A Saint-Pétersbourg, la "Marche du désaccord" a mobilisé l'opposition russe
LE MONDE | 06.03.07 | 15h33 • Mis à jour le 06.03.07 | 15h50
Organisée samedi 3 mars à Saint-Pétersbourg par l'opposition russe, la "Marche du désaccord" a connu un tel succès que ses concepteurs prévoient de convoquer une nouvelle manifestation, mais à Moscou cette fois, le 14 avril. "Nous espérons rassembler 10 000 manifestants", a indiqué, lors d'une conférence de presse à Moscou, lundi 5 mars, l'écrivain Edouard Limonov, assis à côté de l'ancien champion du monde d'échecs Gary Kasparov.
"C'est l'action la plus massive jamais organisée dans la Russie de Poutine", s'est félicité l'ancien champion. Les deux hommes animent, avec l'ancien premier ministre russe (de 2000 à 2004) Mikhaïl Kassianov, le mouvement Une autre Russie, créé à l'été 2006 pour fédérer l'opposition au président Vladimir Poutine. Ignoré des médias officiels, harcelé, marginalisé, le mouvement peinait jusque-là à se faire entendre.Une précédente "Marche du désaccord", organisée le 16 décembre 2006 à Moscou, avait tourné court. La municipalité avait alors déployé un tel dispositif de police (forces antiémeute, chiens policiers, hélicoptères) que les manifestants étaient à peine visibles. Quelques jours avant, le siège du Forum civique, le parti de Gary Kasparov, avait été perquisitionné.

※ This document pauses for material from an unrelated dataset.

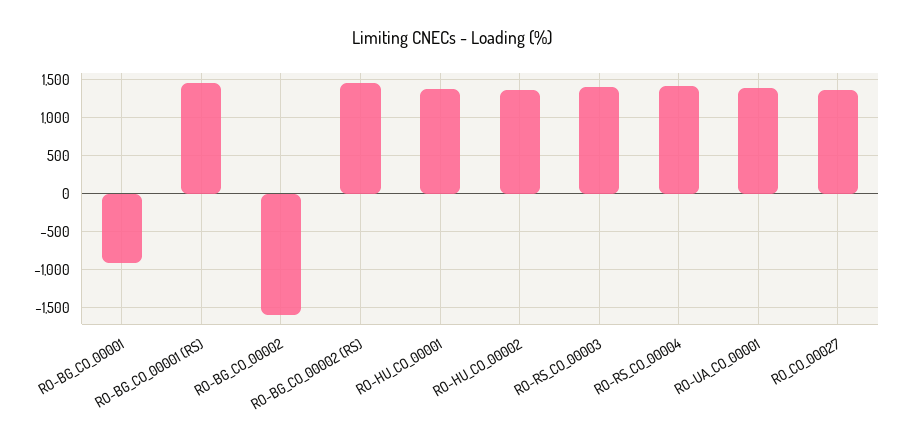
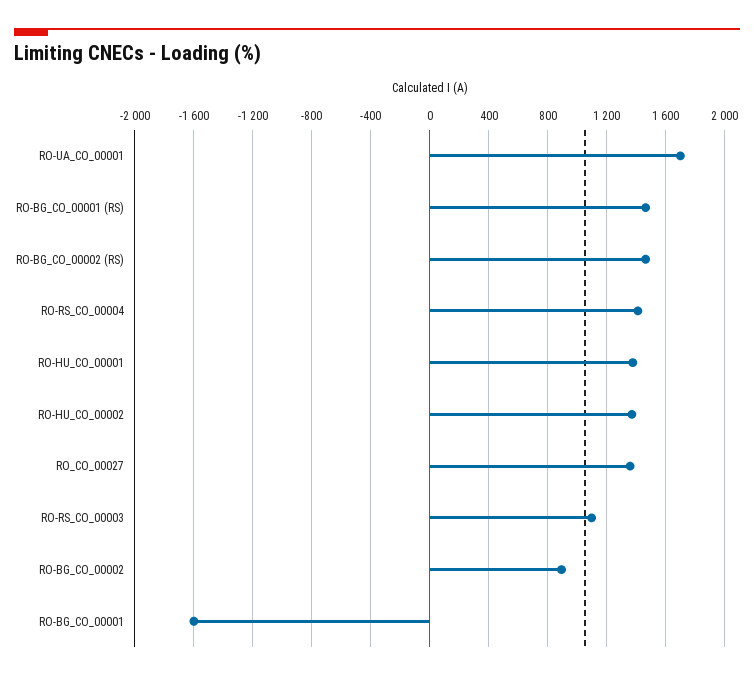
RO-BG_CO_00001: -900 -> -1600
RO-BG_CO_00002: -1600 -> 900
RO-RS_CO_00003: 1400 -> 1100
RO-UA_CO_00001: 1400 -> 1700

Logé à la même enseigne, Mikhaïl Kassianov avait vu l'annonce de sa candidature à la présidentielle, en juillet 2006, accueillie par l'ouverture d'une enquête contre lui dans une affaire d'acquisition illégale d'une résidence secondaire. Plus encore que les autres, le Parti national bolchevique (NPB), dirigé par Edouard Limonov, est dans le collimateur du Kremlin. Ses militants, partisans d'actions violentes - comme le saccage du hall de l'administration présidentielle en décembre 2004 - sont régulièrement jugés et condamnés à la prison.
COUPS DE MATRAQUE
Aux yeux des médias officiels, ces jeunes gens portant des brassards ornés de la faucille et du marteau sont des "fascistes", bien qu'ils n'aient jamais adhéré aux idées xénophobes véhiculées par des partis ayant pignon sur rue (le Parti libéral-démocrate de Russie, LDPR, de Vladimir Jirinovski, ou le parti Rodina - La Patrie - représentés à la Douma).[Ou bien l'auteur de l'article est ignorant ou alors totalement de mauvaise foi].
Samedi, pour la première fois, la voix d'Une autre Russie a été entendue. Interdite par la municipalité, la "Marche du désaccord" a mobilisé environ 5 000 personnes dans la ville natale du président russe. Aux cris de "La Russie sans Poutine !", et de "Rendez-nous les élections !", les manifestants, malgré une pluie de coups de matraque - 3 000 policiers antiémeute avaient été mobilisés -, ont réussi à briser le cordon de police et à se diriger vers la Perspective Nevski, la principale artère de la ville des bords de la Néva, transformant le rassemblement - autorisé - en marche interdite. Cent treize personnes ont été arrêtées.
"Celui qui est venu ici a surmonté la peur, le dernier soutien de ce régime", a harangué Gary Kasparov. Les autorités municipales, il est vrai, n'avaient pas ménagé leurs efforts pour dissuader la population de répondre à l'appel des opposants, faisant diffuser des annonces dans le métro avertissant que les forces de l'ordre se montreraient sans pitié, arrêteraient les militants et perquisitionneraient leurs domiciles.
Le gouverneur, Valentina Matvienko, une proche du Kremlin, avait appelé la population à ne pas se rendre au rassemblement. Les manifestants lui ont répondu en réclamant sa démission et en fustigeant le projet architectural de Gazprom - soutenu par Mme Matvienko - d'ériger dans le centre historique de la ville son nouveau siège : une "tour du gaz" haute de 300 mètres.
Ce sursaut de l'opposition intervient au moment où le Kremlin cherche à restreindre les libertés politiques à l'approche de l'élection présidentielle de mars 2008, craignant qu'une "révolution de velours" ne se produise en Russie.
Bon connaisseur de la révolution de février 1917, qu'il donne à voir dans la fresque historique La Roue rouge, l'écrivain Alexandre Soljenitsyne, 88 ans, s'est récemment alarmé : "Il est amer de constater que certaines des conclusions alors établies (au moment de la rédaction du livre, entre 1980 et 1990) peuvent parfaitement être transposées aux désordres alarmants d'aujourd'hui."